BEGIN EXERCISE MATERIALS

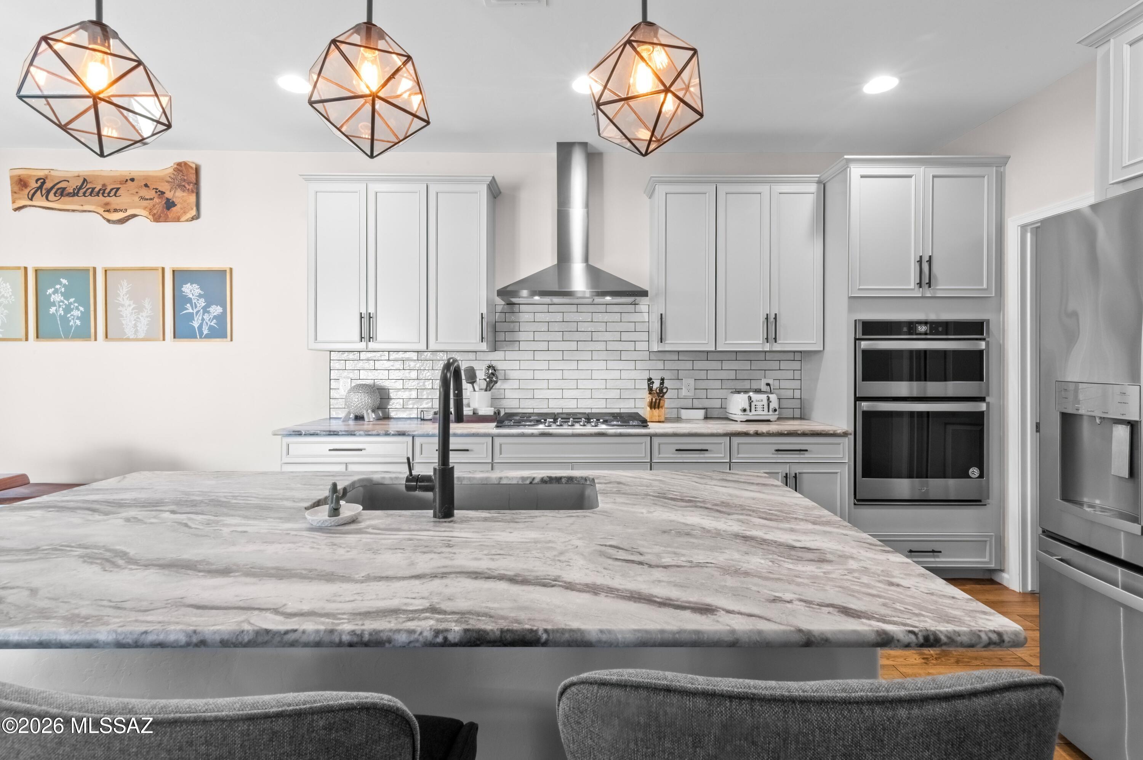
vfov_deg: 73.7
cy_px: 380
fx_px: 508
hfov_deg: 96.8
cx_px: 572
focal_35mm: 16
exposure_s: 1.6
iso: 800
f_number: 22
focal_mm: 16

END EXERCISE MATERIALS

● ASSIGNMENT
Without the pictures, give back the entries exactly.

● SOLUTION
vfov_deg: 73.7
cy_px: 380
fx_px: 508
hfov_deg: 96.8
cx_px: 572
focal_35mm: 16
exposure_s: 1.6
iso: 800
f_number: 22
focal_mm: 16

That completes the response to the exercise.